- Implementation of Word2Vec using Continuous Bag of Words (CBOW)
- Intrinsic evaluation metric using analogy labels from "Efficient Estimation of Word Representations in Vector Space"
- Implementation of Word2Vec using Skip-gram
- TSNE for visualizing embeddings of analogy pairs
- Nearest Neighbors analysis for finding similar words
- TODO: filter to the N most common words in the training corpus and mark the rest as OOV
- TODO: download a larger dataset (GloVe paper uses Gigaword5, Wikipedia2014, and Common Crawl)
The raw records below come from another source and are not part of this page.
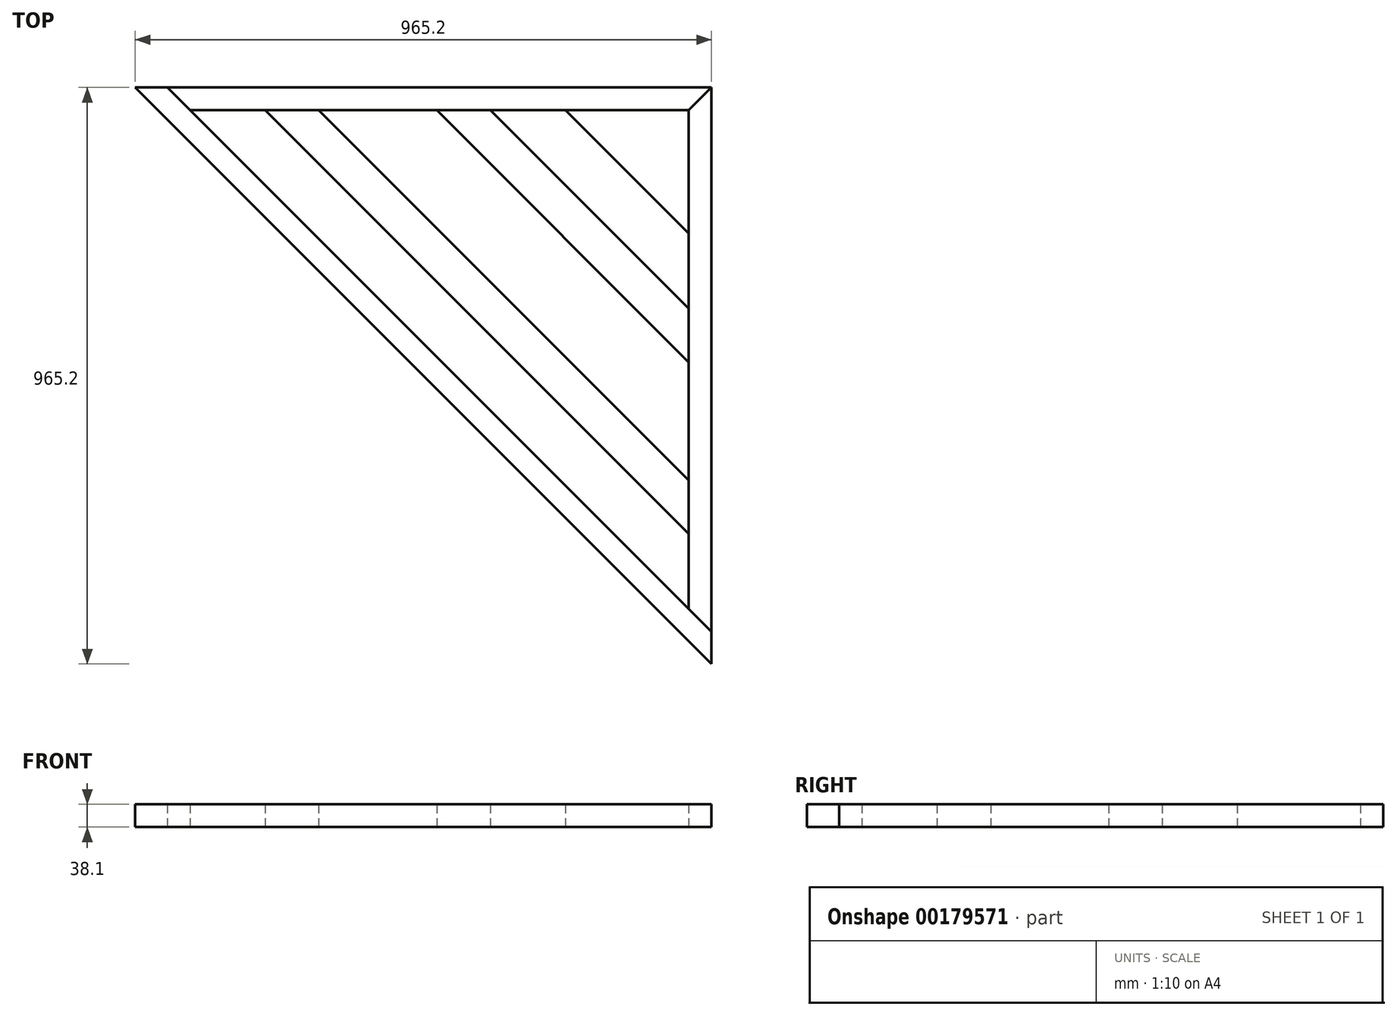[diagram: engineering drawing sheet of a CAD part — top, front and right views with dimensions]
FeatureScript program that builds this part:
annotation { "Feature Type Name" : "Feature", "Feature Type Description" : "" }
export const myFeature = defineFeature(function(context is Context, id is Id, definition is map)
    precondition{}
    {
        {
            var Q0;
            Q0=qCreatedBy(makeId("Top.planeOp"),FACE);
            var sketch = newSketch(context, id + "F0", { "sketchPlane" : qUnion([Q0])});
            skLineSegment(sketch, "E0", {"start": v(0, 0) * mm, "end": v(0, -835.12) * mm});
            skLineSegment(sketch, "E1", {"start": v(0, -889) * mm, "end": v(-927.1, 38.1) * mm});
            skLineSegment(sketch, "E2", {"start": v(-835.12, 0) * mm, "end": v(0, 0) * mm});
            skLineSegment(sketch, "E3", {"start": v(-873.22, 38.1) * mm, "end": v(38.1, -873.22) * mm});
            skLineSegment(sketch, "E4", {"start": v(-709.4, 0) * mm, "end": v(0, -709.4) * mm});
            skLineSegment(sketch, "E5", {"start": v(-619.6, 0) * mm, "end": v(0, -619.6) * mm});
            skLineSegment(sketch, "E6", {"start": v(-422.03, 0) * mm, "end": v(0, -422.03) * mm});
            skLineSegment(sketch, "E7", {"start": v(-332.22, 0) * mm, "end": v(0, -332.22) * mm});
            skLineSegment(sketch, "E8", {"start": v(-206.5, 0) * mm, "end": v(0, -206.5) * mm});
            skLineSegment(sketch, "E9", {"start": v(0, 0) * mm, "end": v(38.1, 38.1) * mm});
            skLineSegment(sketch, "E10", {"start": v(38.1, 38.1) * mm, "end": v(38.1, -927.1) * mm});
            skLineSegment(sketch, "E11", {"start": v(38.1, -927.1) * mm, "end": v(0, -889) * mm});
            skLineSegment(sketch, "E12", {"start": v(-927.1, 38.1) * mm, "end": v(38.1, 38.1) * mm});
            skSolve(sketch);
        }
        {
            var Q0;
            {var subQ6=sQuery(id+"F0.wireOp",EDGE,"E1");Q0=makeQuery(id+"F0.imprint","IMPRINT",FACE,{"disambiguationData":[TD([[makeQuery(id+"F0.imprint","IMPRINT",EDGE,{"derivedFrom":subQ6}),-1.0]])]});}
            var Q1;
            {var subQ0=sQuery(id+"F0.wireOp",EDGE,"E4");Q1=makeQuery(id+"F0.imprint","IMPRINT",FACE,{"disambiguationData":[TD([[makeQuery(id+"F0.imprint","IMPRINT",EDGE,{"derivedFrom":subQ0}),1.0]])]});}
            var Q2;
            {var subQ0=sQuery(id+"F0.wireOp",EDGE,"E6");Q2=makeQuery(id+"F0.imprint","IMPRINT",FACE,{"disambiguationData":[TD([[makeQuery(id+"F0.imprint","IMPRINT",EDGE,{"derivedFrom":subQ0}),1.0]])]});}
            var Q3;
            {var subQ3=sQuery(id+"F0.wireOp",EDGE,"E8");Q3=makeQuery(id+"F0.imprint","IMPRINT",FACE,{"disambiguationData":[TD([[makeQuery(id+"F0.imprint","IMPRINT",EDGE,{"derivedFrom":subQ3}),1.0]])]});}
            extrude(context, id + "F1", {"entities" : qUnion([Q0, Q1, Q2, Q3]), "depth" : 38.1 * mm});
        }
        {
            var Q0;
            {var subQ3=sQuery(id+"F0.wireOp",EDGE,"E4");Q0=makeQuery(id+"F0.imprint","IMPRINT",FACE,{"disambiguationData":[TD([[makeQuery(id+"F0.imprint","IMPRINT",EDGE,{"derivedFrom":subQ3}),-1.0]])]});}
            var Q1;
            {var subQ0=sQuery(id+"F0.wireOp",EDGE,"E5");Q1=makeQuery(id+"F0.imprint","IMPRINT",FACE,{"disambiguationData":[TD([[makeQuery(id+"F0.imprint","IMPRINT",EDGE,{"derivedFrom":subQ0}),1.0]])]});}
            var Q2;
            {var subQ0=sQuery(id+"F0.wireOp",EDGE,"E7");Q2=makeQuery(id+"F0.imprint","IMPRINT",FACE,{"disambiguationData":[TD([[makeQuery(id+"F0.imprint","IMPRINT",EDGE,{"derivedFrom":subQ0}),1.0]])]});}
            extrude(context, id + "F2", {"entities" : qUnion([Q0, Q1, Q2]), "depth" : 38.1 * mm});
        }
        {
            var Q0;
            {var subQ5=sQuery(id+"F0.wireOp",EDGE,"E9");Q0=makeQuery(id+"F0.imprint","IMPRINT",FACE,{"disambiguationData":[TD([[makeQuery(id+"F0.imprint","IMPRINT",EDGE,{"derivedFrom":subQ5}),1.0]])]});}
            extrude(context, id + "F3", {"entities" : qUnion([Q0]), "depth" : 38.1 * mm});
        }
        {
            var Q0;
            {var subQ7=sQuery(id+"F0.wireOp",EDGE,"E9");Q0=makeQuery(id+"F0.imprint","IMPRINT",FACE,{"disambiguationData":[TD([[makeQuery(id+"F0.imprint","IMPRINT",EDGE,{"derivedFrom":subQ7}),-1.0]])]});}
            extrude(context, id + "F4", {"entities" : qUnion([Q0]), "depth" : 38.1 * mm});
        }
    });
- TODO: Train GloVe embeddings
- TODO: increase the size of the context vector to 300 depending on training speed
- TODO: Evaluate on word similarity task WordSim-353 used in GloVe paper
- TODO: Extrinsic model evaluation (NER)
- TODO: Write unit tests for model training and inference on small data
- Developed using Python 3.9 but probably works on Python 3 version
cd deep-learning-skunk-works/
export PYTHONPATH=`pwd`
export PROJECT_ROOT=`pwd`
pip install -r requirements.txt
- Set model name (e.g. cbow, skipgram, ...)
export MODEL='cbow'
- Launch tensorboard
tensorboard --logdir=data/$MODEL/models/
- Train model
python src/main.py --train --model $MODEL
- Evaluate model
python src/main.py --eval --model $MODEL